Depuis le dépôt de la plainte le 9 novembre dernier, plusieurs États signataires, dont l’Afrique du Sud, ont également demandé à la CPI d’enquêter sur les crimes commis par Israël, ce qui constitue une évolution inédite dans l’histoire de ce conflit.
Attention : cette plainte est une action de “témoins”, tous extérieurs à la Palestine. À côté de cette plainte, des actions auprès de la CPI introduites directement par des victimes de Gaza sont en cours de préparation. Un temps est nécessaire pour instruire ces demandes, dans une situation bien compliquée. Certains dossiers sont déjà finalisés et soumis à la CPI.
Musulmans.be : Israël ne reconnaît pas la CPI, est-ce que cela peut jouer un rôle ?
Il est vrai qu’Israël n’a pas ratifié le traité de la CPI. Mais dans le cadre d’une procédure sur son champ de compétences, la CPI a rendu en février 2021 un arrêt dans lequel elle a tranché cette question : elle est compétente. Par ailleurs, de nombreux militaires et officiels israéliens ont aussi la nationalité de l’un ou l’autre État partie à la CPI, donc leur responsabilité peut de toute façon y être engagée.
En revanche, Israël n’ayant pas ratifié le traité, cet État peut tenter de faire obstruction à l’avancement de l’enquête du procureur de la CPI – elle lui interdit par exemple l’accès à Gaza -, et c’est aussi pourquoi il est important que les victimes palestiniennes de Gaza soient autant que possible soutenues dans leurs démarches pour faire appliquer le droit pénal international.

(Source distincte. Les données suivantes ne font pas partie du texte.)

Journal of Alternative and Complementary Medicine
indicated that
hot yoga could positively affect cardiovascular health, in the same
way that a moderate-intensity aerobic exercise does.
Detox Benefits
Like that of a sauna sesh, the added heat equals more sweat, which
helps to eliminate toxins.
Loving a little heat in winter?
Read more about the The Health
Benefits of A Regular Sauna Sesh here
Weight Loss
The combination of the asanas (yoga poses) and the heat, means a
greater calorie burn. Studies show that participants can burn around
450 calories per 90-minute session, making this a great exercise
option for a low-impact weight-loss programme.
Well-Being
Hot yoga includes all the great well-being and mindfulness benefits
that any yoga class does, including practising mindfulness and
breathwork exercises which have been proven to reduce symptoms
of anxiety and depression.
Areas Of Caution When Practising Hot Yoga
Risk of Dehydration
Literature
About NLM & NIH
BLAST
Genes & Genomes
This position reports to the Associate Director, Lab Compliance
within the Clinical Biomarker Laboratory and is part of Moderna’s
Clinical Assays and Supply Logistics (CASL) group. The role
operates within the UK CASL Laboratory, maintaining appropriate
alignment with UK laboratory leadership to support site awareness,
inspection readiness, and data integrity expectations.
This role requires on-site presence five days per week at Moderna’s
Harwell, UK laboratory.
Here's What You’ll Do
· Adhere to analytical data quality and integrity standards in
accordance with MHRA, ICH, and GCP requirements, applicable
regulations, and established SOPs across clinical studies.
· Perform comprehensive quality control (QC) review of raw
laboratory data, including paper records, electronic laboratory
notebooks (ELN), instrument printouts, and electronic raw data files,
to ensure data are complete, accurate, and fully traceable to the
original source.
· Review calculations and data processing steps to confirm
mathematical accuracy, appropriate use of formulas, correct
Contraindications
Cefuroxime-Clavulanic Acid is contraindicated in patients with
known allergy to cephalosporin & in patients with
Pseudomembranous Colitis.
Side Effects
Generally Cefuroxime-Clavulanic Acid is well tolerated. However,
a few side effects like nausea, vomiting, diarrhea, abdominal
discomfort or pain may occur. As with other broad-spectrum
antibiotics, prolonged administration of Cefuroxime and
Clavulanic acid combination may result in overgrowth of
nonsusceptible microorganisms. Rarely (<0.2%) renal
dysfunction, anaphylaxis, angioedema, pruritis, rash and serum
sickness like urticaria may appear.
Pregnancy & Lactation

Musulmans.be : Depuis de nombreuses années, les Palestiniens ont saisi la CPI mais sans aboutir à de quelconques enquêtes. La CPI traiterait-elle le cas des Palestiniens avec beaucoup de retenue ?

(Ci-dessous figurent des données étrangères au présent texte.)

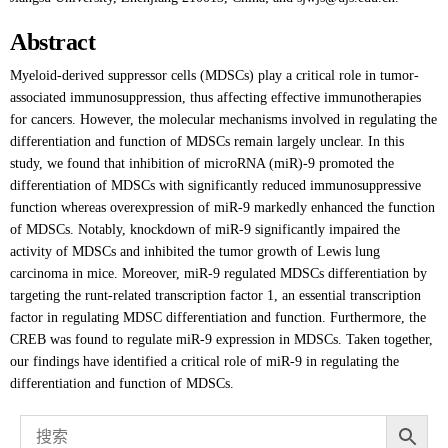
Abstract
Myeloid-derived suppressor cells (MDSCs) play a critical role in tumor-
associated immunosuppression, thus affecting effective immunotherapies
for cancers. However, the molecular mechanisms involved in regulating the
differentiation and function of MDSCs remain largely unclear. In this
study, we found that inhibition of microRNA (miR)-9 promoted the
differentiation of MDSCs with significantly reduced immunosuppressive
function whereas overexpression of miR-9 markedly enhanced the function
of MDSCs. Notably, knockdown of miR-9 significantly impaired the
activity of MDSCs and inhibited the tumor growth of Lewis lung
carcinoma in mice. Moreover, miR-9 regulated MDSCs differentiation by
targeting the runt-related transcription factor 1, an essential transcription
factor in regulating MDSC differentiation and function. Furthermore, the
CREB was found to regulate miR-9 expression in MDSCs. Taken together,
our findings have identified a critical role of miR-9 in regulating the
differentiation and function of MDSCs.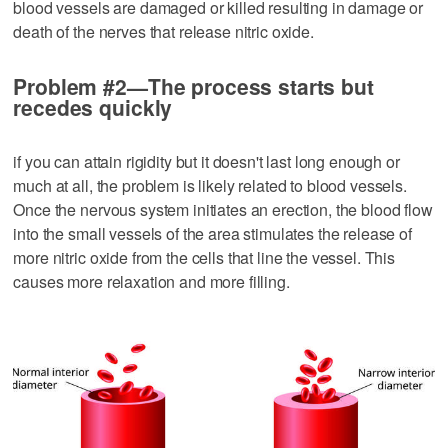
blood vessels are damaged or killed resulting in damage or
death of the nerves that release nitric oxide.
Problem #2—The process starts but
recedes quickly
if you can attain rigidity but it doesn't last long enough or
much at all, the problem is likely related to blood vessels.
Once the nervous system initiates an erection, the blood flow
into the small vessels of the area stimulates the release of
more nitric oxide from the cells that line the vessel. This
causes more relaxation and more filling.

Les précédentes tentatives avaient été étouffées par la pression des puissances occidentales. Cette fois, la situation est fondamentalement différente : en février 2021, la CPI a aussi reconnu la Palestine en tant qu’État ainsi que sa souveraineté sur Gaza, la Cisjordanie et Jérusalem-Est. La CPI est ainsi l’une des quelques institutions internationales à reconnaître aux citoyens palestiniens un accès identique à celui dont bénéficient les citoyens de n’importe quel autre pays.
Rien ne peut endiguer la marche déterminée de celles et ceux qui œuvrent pour la fin de la colonisation et la manifestation de la justice. Nous sommes raisonnablement optimistes quant à l’issue de cette action devant la CPI.